• _EXERCISE OBJECTIVE_
Pull out each line of the listing that contains the string "alkoholu", and copy those lines in full.

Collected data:
——

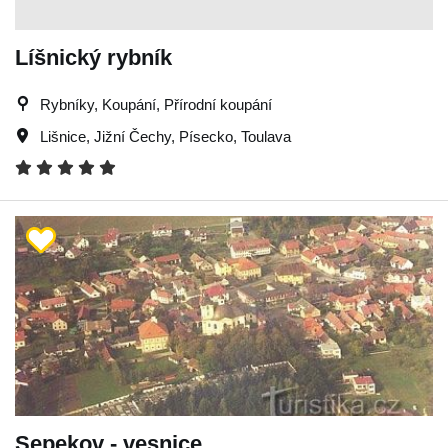
Líšnický rybník
Rybníky, Koupání, Přírodní koupání
Lišnice
,
Jižní Čechy
,
Písecko
,
Toulava
Sepekov - vesnice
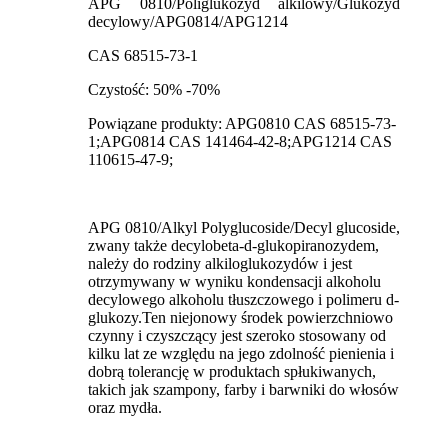
APG 0810/Poliglukozyd alkilowy/Glukozyd
decylowy/APG0814/APG1214
CAS 68515-73-1
Czystość: 50% -70%
Powiązane produkty: APG0810 CAS 68515-73-
1;APG0814 CAS 141464-42-8;APG1214 CAS
110615-47-9;
APG 0810/Alkyl Polyglucoside/Decyl glucoside,
zwany także decylobeta-d-glukopiranozydem,
należy do rodziny alkiloglukozydów i jest
otrzymywany w wyniku kondensacji alkoholu
decylowego alkoholu tłuszczowego i polimeru d-
glukozy.Ten niejonowy środek powierzchniowo
czynny i czyszczący jest szeroko stosowany od
kilku lat ze względu na jego zdolność pienienia i
dobrą tolerancję w produktach spłukiwanych,
takich jak szampony, farby i barwniki do włosów
oraz mydła.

——

• _RESPONSE TO THE EXERCISE_
otrzymywany w wyniku kondensacji alkoholu
decylowego alkoholu tłuszczowego i polimeru d-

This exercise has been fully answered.